2. "Doesn't claim definitive causality" sets the bar incredibly low
In their reply to the letters of concern about their article, Ruuska et al. note that their study does not claim "definitive causality." That’s a very low bar to clear and doesn’t address the actual concern: how confidently the authors' own framing, and the media coverage that followed, have treated the findings as evidence that gender-affirming care causes psychiatric harm or, at the very least, more assessment is needed prior to starting hormone treatment for youth. To their credit, the original paper itself does not appear to lean heavily on causal language, and the study's comprehensive cohort is large by any standard, which is a genuine strength of the design. Still, virtually no single study, including "gold standard" well-designed RCTs, establishes definitive causality on its own in the social sciences or for complex medical conditions; that's why replication and meta-analysis carry much a lot of weight in the sciences, and justifiably so. All sorts of error and bias can creep into studies, one way or another. The relevant question is what degree of confidence (high, moderate, low, very low or none) the available evidence supports, not whether causality is definitive. On that front, for example, this Ruuska et al. study relies entirely on domestic service-utilization records, which, by design, cannot even tell us if participants in the non-treatment or comparison group did or did not receive care abroad or through private providers, a distinct possibility given Finland's long public waitlists and close proximity to other EU countries where care is accessible.
3. Ethics approval for a study isn't the same as ethical communication or research practice
Much of Ruuska et al.'s reply emphasizes that their study received appropriate ethics committee and data authority approvals.
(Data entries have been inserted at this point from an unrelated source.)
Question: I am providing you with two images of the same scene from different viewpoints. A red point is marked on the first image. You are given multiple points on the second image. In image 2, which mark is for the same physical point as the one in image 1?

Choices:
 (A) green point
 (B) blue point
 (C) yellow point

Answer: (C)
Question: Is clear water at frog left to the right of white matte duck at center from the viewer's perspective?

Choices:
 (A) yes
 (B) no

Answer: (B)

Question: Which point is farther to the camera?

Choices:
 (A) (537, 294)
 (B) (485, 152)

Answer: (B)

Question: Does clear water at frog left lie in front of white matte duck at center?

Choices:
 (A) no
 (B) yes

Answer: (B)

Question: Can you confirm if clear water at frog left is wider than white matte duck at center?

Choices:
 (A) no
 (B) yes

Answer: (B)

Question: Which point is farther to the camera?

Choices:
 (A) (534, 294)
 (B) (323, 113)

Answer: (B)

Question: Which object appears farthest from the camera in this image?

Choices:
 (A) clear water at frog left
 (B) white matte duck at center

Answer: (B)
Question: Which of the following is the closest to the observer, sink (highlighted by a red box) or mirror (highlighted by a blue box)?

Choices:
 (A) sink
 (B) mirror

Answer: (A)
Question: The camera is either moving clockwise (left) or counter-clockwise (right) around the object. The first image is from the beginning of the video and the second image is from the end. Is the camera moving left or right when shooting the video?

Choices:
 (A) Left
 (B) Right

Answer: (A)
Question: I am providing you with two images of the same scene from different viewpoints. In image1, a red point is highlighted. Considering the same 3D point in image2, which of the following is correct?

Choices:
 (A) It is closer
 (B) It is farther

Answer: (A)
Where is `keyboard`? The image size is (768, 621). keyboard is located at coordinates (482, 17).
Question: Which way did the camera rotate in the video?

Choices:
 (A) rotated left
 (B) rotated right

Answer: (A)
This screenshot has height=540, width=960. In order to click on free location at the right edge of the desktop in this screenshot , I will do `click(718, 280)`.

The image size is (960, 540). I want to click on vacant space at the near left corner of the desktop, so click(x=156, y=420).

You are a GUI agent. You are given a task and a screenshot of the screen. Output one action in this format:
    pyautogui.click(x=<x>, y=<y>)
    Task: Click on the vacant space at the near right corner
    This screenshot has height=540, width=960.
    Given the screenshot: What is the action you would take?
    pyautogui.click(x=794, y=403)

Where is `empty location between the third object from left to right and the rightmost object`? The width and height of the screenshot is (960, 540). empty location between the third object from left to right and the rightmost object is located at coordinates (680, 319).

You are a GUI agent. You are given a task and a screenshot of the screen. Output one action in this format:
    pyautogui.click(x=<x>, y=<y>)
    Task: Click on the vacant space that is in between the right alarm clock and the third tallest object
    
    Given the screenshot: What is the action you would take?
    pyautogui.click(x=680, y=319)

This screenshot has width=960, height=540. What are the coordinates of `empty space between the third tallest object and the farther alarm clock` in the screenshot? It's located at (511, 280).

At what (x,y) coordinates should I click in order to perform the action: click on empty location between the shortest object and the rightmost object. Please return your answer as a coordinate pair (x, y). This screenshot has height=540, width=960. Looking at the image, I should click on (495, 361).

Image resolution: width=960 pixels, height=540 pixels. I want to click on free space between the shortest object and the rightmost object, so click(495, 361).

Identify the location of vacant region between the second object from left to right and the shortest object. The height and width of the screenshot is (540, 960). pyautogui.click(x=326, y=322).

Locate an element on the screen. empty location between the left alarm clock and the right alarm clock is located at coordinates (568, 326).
Appropriate administrative approval was never the concern. Institutional review boards determine whether a study can be conducted; they generally do not evaluate whether the study's conclusions are appropriately framed, whether limitations are communicated with sufficient clarity, or how readily findings may be misinterpreted after publication. Those responsibilities remain with the investigators.
TENK's own Code of Conduct for Research Integrity (the Finnish national guidelines) treats publication and dissemination of results as a distinct area of research integrity in its own right, separate from ethical review or data collection, requiring that results be "communicated in an open and responsible fashion." This is common place. For example, the American Psychological Association's Ethical Principles of Psychologists and Code of Conduct goes even further: under Standard 1.01 ("Misuse of Psychologists' Work"), researchers who become aware that their work is being misused or misrepresented are expected to take reasonable steps to correct or limit that misrepresentation, not simply point back to whatever administrative sign-off they received before even starting the research project.
Institutional review board’s approval establishes that a study was permissible to conduct; it does not confer immunity from criticism regarding how its findings are interpreted, communicated, or presented to the scientific community or the public.